- _Work to complete_: Output the lines of the listing below as a JSON list of strings, one string per line with blank lines omitted. Include only the lines between the line holding "catalogue / barcode: US 3201518" and the line holding "state / province: Kansas", inclusive.

(Saved data entries)
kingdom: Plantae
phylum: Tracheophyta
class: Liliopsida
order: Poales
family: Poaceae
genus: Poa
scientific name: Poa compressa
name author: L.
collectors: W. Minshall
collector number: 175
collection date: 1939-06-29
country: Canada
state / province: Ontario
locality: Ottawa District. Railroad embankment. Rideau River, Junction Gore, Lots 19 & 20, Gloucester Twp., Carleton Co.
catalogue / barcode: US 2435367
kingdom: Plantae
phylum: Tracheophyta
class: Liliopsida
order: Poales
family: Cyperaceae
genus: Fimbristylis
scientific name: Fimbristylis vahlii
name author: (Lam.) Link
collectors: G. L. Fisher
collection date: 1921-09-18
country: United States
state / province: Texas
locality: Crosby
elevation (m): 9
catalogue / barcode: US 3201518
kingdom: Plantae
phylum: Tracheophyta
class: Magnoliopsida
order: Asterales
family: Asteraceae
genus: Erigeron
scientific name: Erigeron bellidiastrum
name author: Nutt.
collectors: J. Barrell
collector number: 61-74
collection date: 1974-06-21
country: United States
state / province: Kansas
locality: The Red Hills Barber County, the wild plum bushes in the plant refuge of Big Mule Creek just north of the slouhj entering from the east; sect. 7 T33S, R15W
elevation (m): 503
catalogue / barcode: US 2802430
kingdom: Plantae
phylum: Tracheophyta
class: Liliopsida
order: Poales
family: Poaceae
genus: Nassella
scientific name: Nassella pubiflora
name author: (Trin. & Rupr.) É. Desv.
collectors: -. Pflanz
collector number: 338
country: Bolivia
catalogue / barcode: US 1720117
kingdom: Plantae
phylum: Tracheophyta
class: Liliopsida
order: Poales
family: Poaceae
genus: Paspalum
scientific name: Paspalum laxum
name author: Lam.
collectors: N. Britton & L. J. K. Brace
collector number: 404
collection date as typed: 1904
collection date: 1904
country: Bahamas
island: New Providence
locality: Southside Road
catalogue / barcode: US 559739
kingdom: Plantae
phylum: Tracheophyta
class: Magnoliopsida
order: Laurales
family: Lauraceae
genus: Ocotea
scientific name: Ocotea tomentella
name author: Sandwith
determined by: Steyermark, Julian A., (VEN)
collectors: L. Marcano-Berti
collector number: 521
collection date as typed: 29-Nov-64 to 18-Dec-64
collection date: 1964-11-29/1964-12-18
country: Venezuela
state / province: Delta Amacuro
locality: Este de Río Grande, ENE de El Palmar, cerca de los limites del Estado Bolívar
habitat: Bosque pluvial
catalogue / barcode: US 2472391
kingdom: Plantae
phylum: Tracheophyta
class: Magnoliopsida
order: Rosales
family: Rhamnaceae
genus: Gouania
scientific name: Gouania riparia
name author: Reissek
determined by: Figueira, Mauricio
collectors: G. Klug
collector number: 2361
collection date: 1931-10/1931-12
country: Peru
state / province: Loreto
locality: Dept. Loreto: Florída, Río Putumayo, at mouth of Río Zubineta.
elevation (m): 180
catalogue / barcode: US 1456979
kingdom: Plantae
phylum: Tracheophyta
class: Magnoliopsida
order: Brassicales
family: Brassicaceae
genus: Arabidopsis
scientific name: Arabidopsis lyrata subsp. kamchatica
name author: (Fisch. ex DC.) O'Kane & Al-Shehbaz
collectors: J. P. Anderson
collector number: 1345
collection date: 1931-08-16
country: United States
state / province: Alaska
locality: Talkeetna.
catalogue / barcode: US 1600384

- _Final answer_:
[
  "catalogue / barcode: US 3201518",
  "kingdom: Plantae",
  "phylum: Tracheophyta",
  "class: Magnoliopsida",
  "order: Asterales",
  "family: Asteraceae",
  "genus: Erigeron",
  "scientific name: Erigeron bellidiastrum",
  "name author: Nutt.",
  "collectors: J. Barrell",
  "collector number: 61-74",
  "collection date: 1974-06-21",
  "country: United States",
  "state / province: Kansas"
]